Теперь он стоял в зале, где мягкий свет ламп стелился по паркету, и смотрел на картину, которую почему-то повесили почти в центре экспозиции. «Утро в сосновом лесу», те самые медведи. Маленький медвежонок на поваленном дереве, ещё один где-то в кустах. И два взрослых – будто что-то почуяли.
– Ну и зачем это? – пробормотал он вслух, сам себе.
– Ты серьёзно? – рядом, будто из воздуха, возник голос. Девушка, лет восемнадцати, с волосами, неуложенными, как будто сама жизнь утром не успела причесаться. Шарф, который держался на шее только за счёт упрямства, и пальто, которое ей чуть велико.
– А что? – отозвался он. – Это же… просто медведи.
– Просто? – она вскинула брови. – Это картина детства. Её в каждой школе вешали. Она как хлеб с маслом – простая, но без неё что-то не то.
– Ну, тогда это не искусство. Это ностальгия.
– А разве ностальгия – не самая честная форма искусства? – она смотрела на него внимательно, изучающе.
Он пожал плечами.
– Я просто не понимаю, зачем медведи. Это выглядит как открытка. Красивая, да. Но не более.
– Ты не в тех медведей смотришь, – усмехнулась она. – Вон, тот слева. Он стоит, как будто нас заметил. И думает – кто мы? Что мы тут делаем? Как будто художник – это не тот, кто рисует, а тот, кто заглядывает.
– А может, он просто ищет, какой куст удобрить. – Олег не удержался.
Она рассмеялась. Не слишком звонко, но искренне.
– Возможно, и так, – кивнула. – У природы свои смыслы.
Пауза. Они оба стояли перед картиной, но девушка чуть ближе.
– Я Надя, – сказала она.
– Олег.
– Ты здесь один?
– Вроде того. А ты?
– Тоже. Я думала, будет скучно. А тут – споры про медведей, классика.
– Можем поспорить ещё. Тут вон, кажется, есть зал с абстракцией. Там вообще простор для идиотских версий.
– Вперёд. Ты будешь говорить глупости, а я буду их философски оправдывать.
– Договорились.
И они пошли во второй зал, он оказался с холодным светом и пустыми белыми стенами. На одной из них – нечто цветное, размытое, будто художник мазал кистью по сердечному приступу.

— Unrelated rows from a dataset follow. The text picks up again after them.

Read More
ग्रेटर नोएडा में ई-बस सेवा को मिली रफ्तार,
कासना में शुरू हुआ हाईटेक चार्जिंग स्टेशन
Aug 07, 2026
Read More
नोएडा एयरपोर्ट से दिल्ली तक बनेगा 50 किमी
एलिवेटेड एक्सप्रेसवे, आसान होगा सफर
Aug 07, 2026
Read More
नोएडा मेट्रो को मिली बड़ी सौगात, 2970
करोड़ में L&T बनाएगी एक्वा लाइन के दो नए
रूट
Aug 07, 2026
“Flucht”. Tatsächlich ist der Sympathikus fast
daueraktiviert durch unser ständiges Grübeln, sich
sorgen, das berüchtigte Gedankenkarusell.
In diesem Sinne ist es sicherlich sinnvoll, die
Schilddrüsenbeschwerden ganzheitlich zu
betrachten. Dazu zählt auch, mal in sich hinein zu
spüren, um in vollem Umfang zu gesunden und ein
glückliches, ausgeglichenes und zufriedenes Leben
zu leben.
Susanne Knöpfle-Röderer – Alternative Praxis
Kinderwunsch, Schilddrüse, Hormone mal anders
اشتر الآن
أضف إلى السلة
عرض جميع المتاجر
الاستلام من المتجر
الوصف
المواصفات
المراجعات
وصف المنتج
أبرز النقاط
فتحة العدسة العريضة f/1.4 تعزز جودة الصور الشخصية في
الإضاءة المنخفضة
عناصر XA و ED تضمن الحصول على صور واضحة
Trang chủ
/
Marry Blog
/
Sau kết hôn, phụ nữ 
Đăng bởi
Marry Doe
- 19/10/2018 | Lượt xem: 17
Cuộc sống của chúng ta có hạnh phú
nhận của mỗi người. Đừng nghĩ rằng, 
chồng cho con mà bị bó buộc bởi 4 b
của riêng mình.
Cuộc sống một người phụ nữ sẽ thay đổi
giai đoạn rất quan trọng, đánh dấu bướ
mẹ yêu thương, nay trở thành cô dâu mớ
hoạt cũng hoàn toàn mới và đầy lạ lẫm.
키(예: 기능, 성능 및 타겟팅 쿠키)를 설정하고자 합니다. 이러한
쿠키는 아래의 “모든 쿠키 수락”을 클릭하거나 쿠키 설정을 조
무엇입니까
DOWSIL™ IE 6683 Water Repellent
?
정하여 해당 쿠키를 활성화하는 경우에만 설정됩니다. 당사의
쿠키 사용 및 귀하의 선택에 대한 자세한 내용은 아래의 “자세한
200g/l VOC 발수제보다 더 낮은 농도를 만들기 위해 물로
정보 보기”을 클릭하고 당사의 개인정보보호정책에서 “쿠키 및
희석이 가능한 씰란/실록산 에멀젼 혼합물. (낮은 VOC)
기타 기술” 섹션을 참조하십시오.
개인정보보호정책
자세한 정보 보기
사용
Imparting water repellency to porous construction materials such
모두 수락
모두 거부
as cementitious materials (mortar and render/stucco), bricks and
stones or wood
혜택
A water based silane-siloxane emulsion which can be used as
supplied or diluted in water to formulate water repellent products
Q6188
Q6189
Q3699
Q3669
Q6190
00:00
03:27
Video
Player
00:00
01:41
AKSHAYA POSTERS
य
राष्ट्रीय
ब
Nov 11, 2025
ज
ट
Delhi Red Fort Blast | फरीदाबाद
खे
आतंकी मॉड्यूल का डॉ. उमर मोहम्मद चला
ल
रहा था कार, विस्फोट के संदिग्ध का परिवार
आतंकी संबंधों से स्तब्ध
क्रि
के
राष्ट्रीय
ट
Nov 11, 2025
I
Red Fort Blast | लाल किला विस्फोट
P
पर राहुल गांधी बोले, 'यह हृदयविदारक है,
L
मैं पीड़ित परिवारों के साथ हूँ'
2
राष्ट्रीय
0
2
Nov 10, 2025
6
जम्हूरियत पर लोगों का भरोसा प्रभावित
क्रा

– Это явно душевная боль, – начал Олег. – Или последствия борща.
– Нет, – Надя сложила руки за спиной. – Это мама, уходящая из дома. Видишь – эта линия, будто тень? Она как осадок. Осталась.
– У тебя всё очень серьёзно.
– А у тебя – очень смешно. Вместе – почти правда.
Они прошли чуть дальше.
– Это что, ковер?
– Это… инсталляция, – Надя прищурилась на серое нечто, лежащее на полу. Оно и правда напоминало ковёр, забытый в дождливом дворе, но в подписи значилось: «Тканевая композиция, вызов традиционному взгляду на пространство. 2022 год. Мураками Кэнтаро».
– Ну, мне тоже как бы вызов, – пробормотал Олег. – Вызов моему терпению.
Надя прыснула.
– Так. Мы сюда пришли просвещаться, а не страдать. Давай серьёзно. Что ты в этом видишь?
– Я вижу: был дождь. И кто-то его переждал под этим ковром.
– Глубоко. По десятибалльной шкале – семь с половиной баллов философии, три балла сырости.
Они шли дальше по залу, где выставка современного искусства соседствовала с классикой. Белые стены, прохладный воздух и слабый запах лака и дерева. Где-то капала вода – будто кто-то решил добавить «погружения» в атмосферу. Каждый шаг отдавался лёгким скрипом по деревянному полу.